Le féminisme trans-friendly, c'est aussi prendre conscience de la violence imprimée sur toute personne perçue comme femme quand elle n'est pas assez "féminine" dans son expression de genre. Comme je l'évoquais plus haut, j'ai été suffisamment harcelée au collège pour bien intégrer qu'il m'était indispensable de me déguiser en fille si je ne voulais pas être agressée. Plus récemment, j'ai tenté pendant quelques mois de me réapproprier mon expression de genre c'est à dire sortir en public habillée d'une manière plus "masculine" plus en accord avec mon ressenti intérieur, ce que je ne m'étais plus vraiment autorisé depuis le collège (le harcèlement, ça fonctionne). Mon constat : j'ai été très nettement plus ignorée dans les situations socio-professionnelles. Les gens allaient clairement moins vers moi et accordaient clairement moins de valeur à ce que je pouvais dire ou faire. C'était une expérience intéressante pour prendre conscience de mon "beauty privilege" (quand je me déguise en fille) et j'ai un peu honte de ne pas m'en être rendue compte plus tôt.
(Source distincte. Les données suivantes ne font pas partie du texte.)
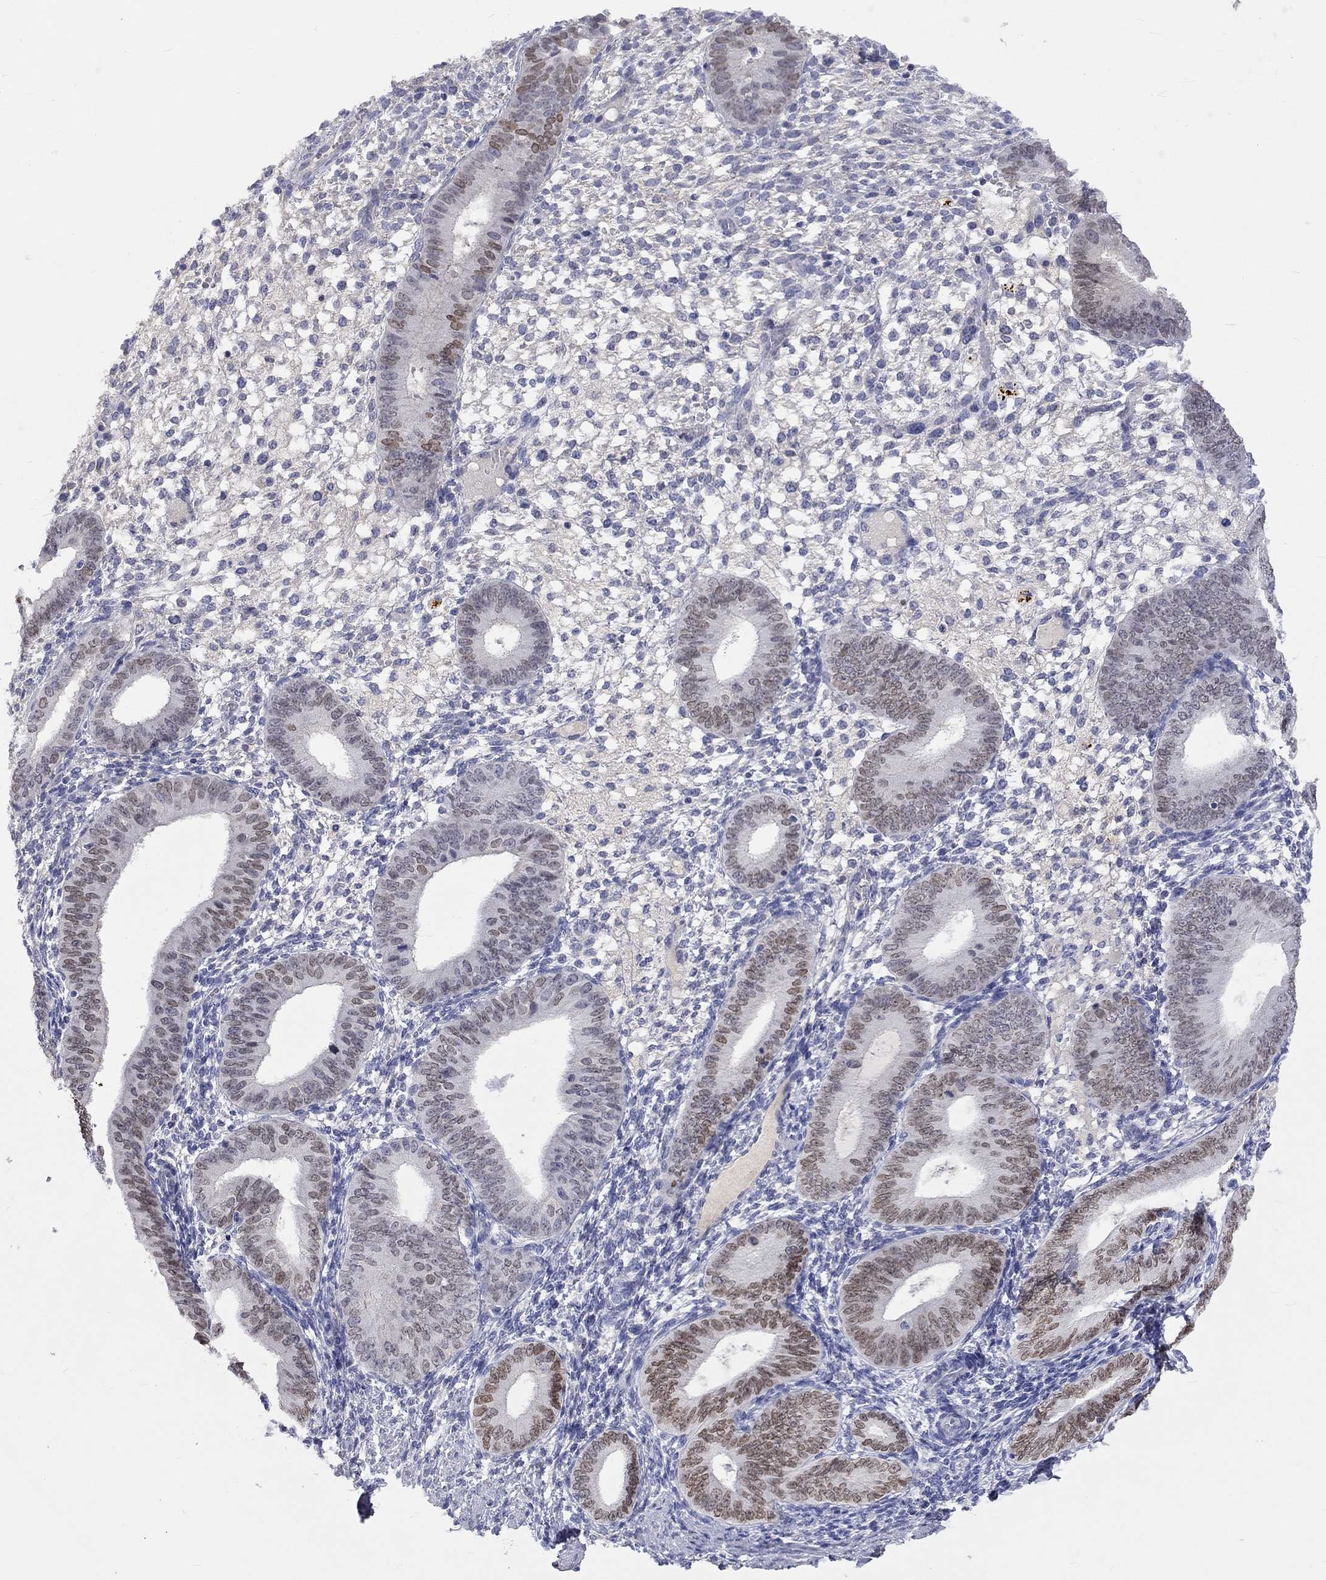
{"staining": {"intensity": "negative", "quantity": "none", "location": "none"}, "tissue": "endometrium", "cell_type": "Cells in endometrial stroma", "image_type": "normal", "snomed": [{"axis": "morphology", "description": "Normal tissue, NOS"}, {"axis": "topography", "description": "Endometrium"}], "caption": "Immunohistochemistry histopathology image of benign endometrium: human endometrium stained with DAB (3,3'-diaminobenzidine) exhibits no significant protein expression in cells in endometrial stroma. Brightfield microscopy of IHC stained with DAB (3,3'-diaminobenzidine) (brown) and hematoxylin (blue), captured at high magnification.", "gene": "LRFN4", "patient": {"sex": "female", "age": 39}}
C'était aussi un petit avant-goût de ce qui m'attend quand je serai définitivement périmée en tant qu'objet sexuel (à bientôt 38 ans et en surpoids, je n'en suis pas loin...) Bref, c'est édifiant.

En attendant, constatant que je ne suis pas encore prête à abandonner totalement ce "beauty privilege", j'ai sciemment choisi de retourner à une expression de genre publique en désaccord avec ce que je me sens être. Ne souffrant pas d'une trop grande dysphorie et passant le plus clair de mon temps chez moi, je peux me le permettre. Ce n'est pas le cas de tout le monde. Et même pour moi, ce n'est pas en accord avec mes convictions profondes, car j'aspire à une société où on pourra librement exprimer son genre sans danger.

Bref, c'est un vaste sujet et je suis loin d'avoir tout dit mais pour aujourd'hui ma conclusion sera donc la suivante :

Si vous avez l'envie irrépressible de péter la gueule à quelqu'un parce qu'iel est noir.e, trans, gros.se, homo, arabe, autiste, ou simplement parce que c'est une femme... allez faire du judo, un footing ou de la méditation et FOUTEZ-NOUS LA PAIX.